Injured Could Be Missing Out On Care
A leading health and safety expert has expressed concern that people severely injured in accidents at work are missing out on rehabilitation and care they need because of the rising number of businesses with inadequate or no insurance.
Work-place injury specialists at law firm Irwin Mitchell say that since the recession, there has been noticeable increase in the number of calls from people who are unable to recover the cost of their care and rehabilitation from their employer due to as lack of insurance cover.
And the team say that now, more than ever, employers need to consider the devastating and far reaching consequences inadequate insurance can have on them, their business, and their employers.
David Urpeth, Partner and Head of the Workplace Injury Team at Irwin Mitchell said: “People deserve to assume that they will go to work, and return safely home to their family. But when something does go wrong and they are injured through no fault of their own they also deserve to know that they will have access to the care and rehabilitation they need to put their lives back on track.
“Sadly, we are seeing an increasing number of people who approach us with life devastating injuries, but as there is no adequate insurance, their care will ultimately be paid for by the tax payer via the NHS and in some cases this just isn’t enough.”
Urpeth, urged employers to consider the policies they have in place to ensure that staff are protected.
He said: “Everyone is affected by this. The victims who unwittingly worked for an uninsured employer; the other members of staff who may potentially lose their jobs if the company goes under; The tax payer who funds the rehabilitation and care needed by the victims; The families of the victims who, in some cases, not only lose an income but a loved one and the HSE which is put under additional pressure to carry out more inspections and more convictions.”
Irwin Mitchell claims the problems arise from a relaxation of the laws, the current climate and from businesses being unaware of what insurance they need:
• There is no longer a legal requirement to display an Employers Liability Insurance Certificate so most staff don’t know the insurance policies in place.
• The current economic climate means that many companies would go bust if the court forced them to pay for claims themselves, leaving no company to recover any rehabilitation costs from. This leaves the claimant with no means of accessing the funds they need to help them put their life back together.
• Some companies are not familiar with the correct insurance needed for their type of business. For example a common problem arises where self-employed contractors are concerned and businesses think they are covered by the workers own insurance.
The law firm also believes that the legal requirement for Employer Liability Insurance Certificates to be displayed should be re-introduced.
Urpeth would also like to see the HSE carrying out more inspections.
He said: “The people in the wrong should be held accountable for any injuries sustained; however, despite insurance being a legal requirement, convictions are rare. The overstretched HSE are restricted by the number of inspections they can carry out which naturally has an effect on the number of prosecutions.
“Everyone deserves to be able go to work, earn a living and come home safe but in instances where negligence takes place people at least deserve to know that they will be able to access the funds they need to support and help them and their families put their lives back together.”
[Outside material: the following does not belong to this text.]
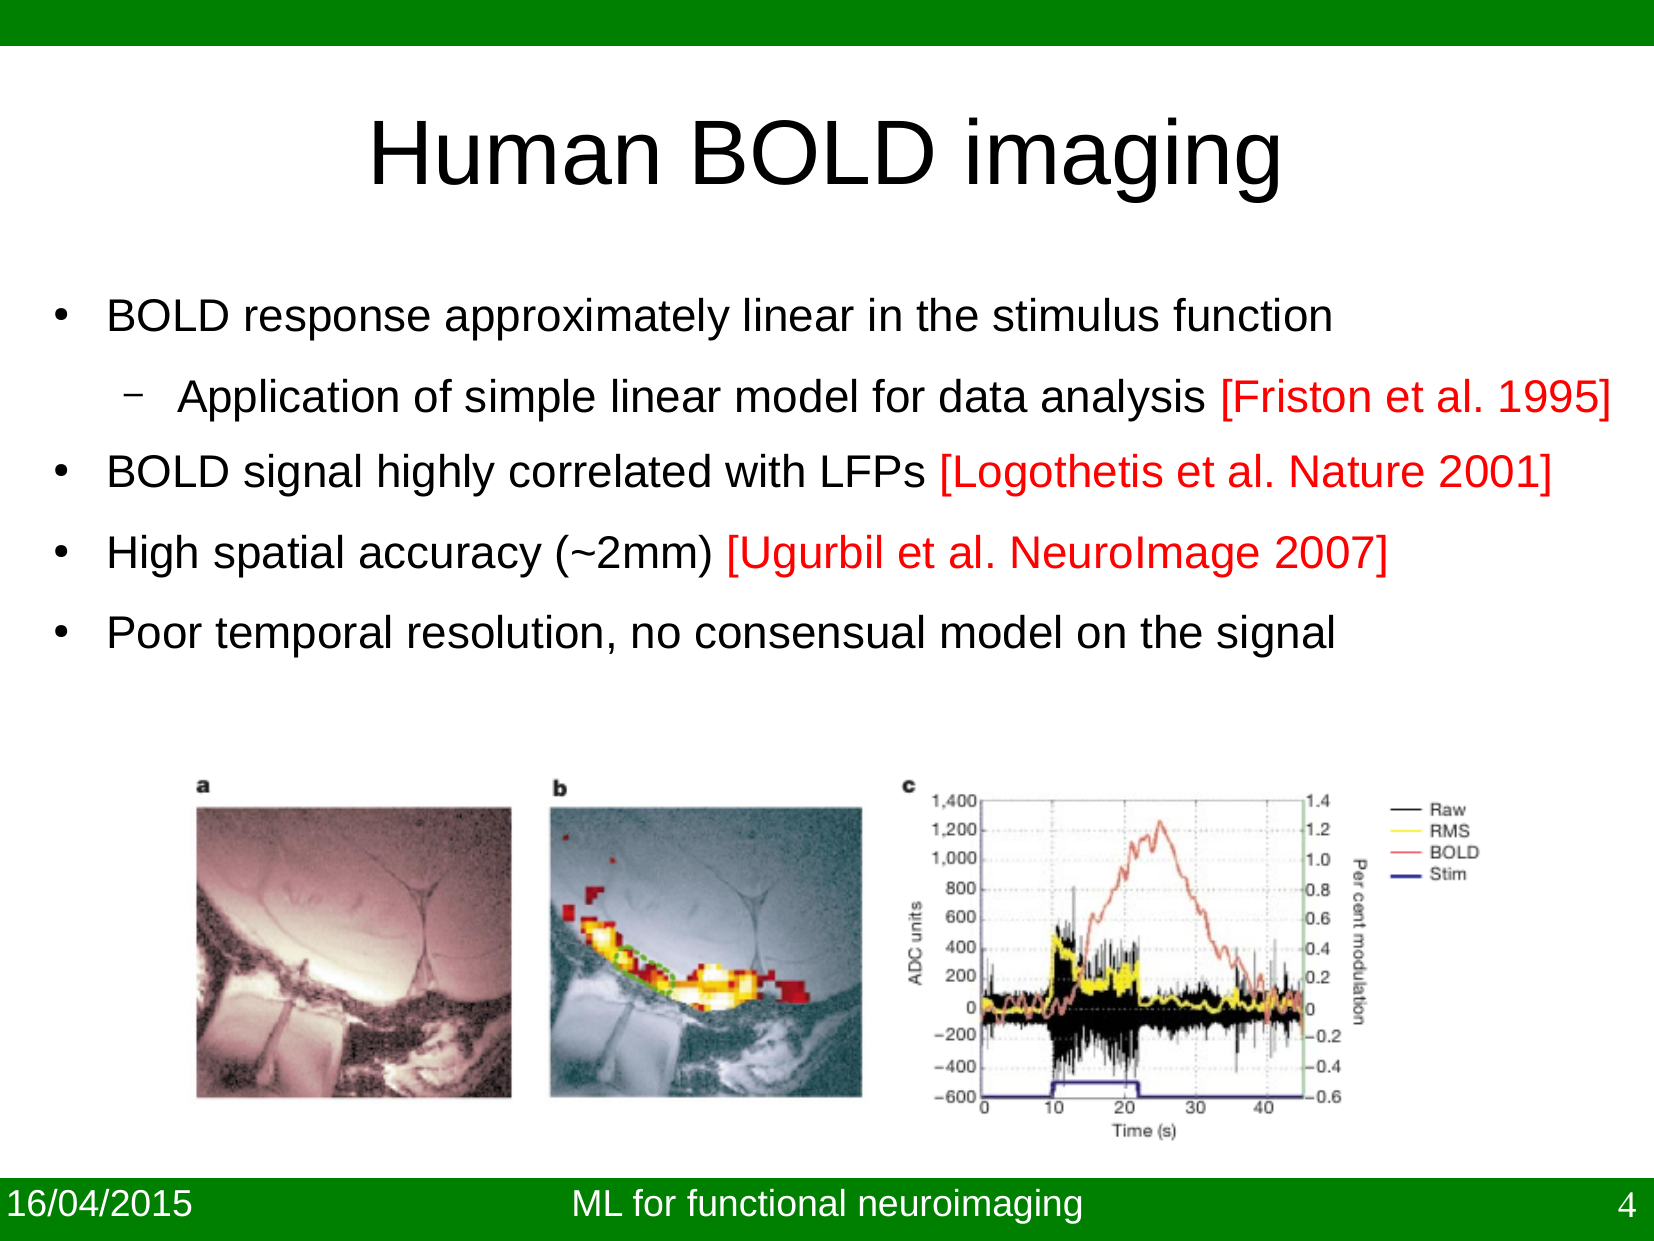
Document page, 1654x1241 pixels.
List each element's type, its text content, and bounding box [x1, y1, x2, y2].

picture [188, 768, 1489, 1146]
list BOLD response approximately linear in the stimulus function Application of simple linear model for data analysis [Friston et al. 1995] BOLD signal highly correlated with LFPs [Logothetis et al. Nature 2001] High spatial accuracy (~2mm) [Ugurbil et al. NeuroImage 2007] Poor temporal resolution, no consensual model on the signal [35, 290, 1642, 1109]
title Human BOLD imaging [82, 49, 1571, 257]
Irwin Mitchell is also calling for all workplace injury and illness cases to be covered by the Employers Liability Insurance Bureau, should it be introduced by the government. At present the Bureau is very much focused on long tail diseases such as Asbestos related illness.
In the motor industry the Motor Insurer’s Bureau already exists to help pay for care costs if a driver is not insured. However if someone is injured at work there is no such backup plan.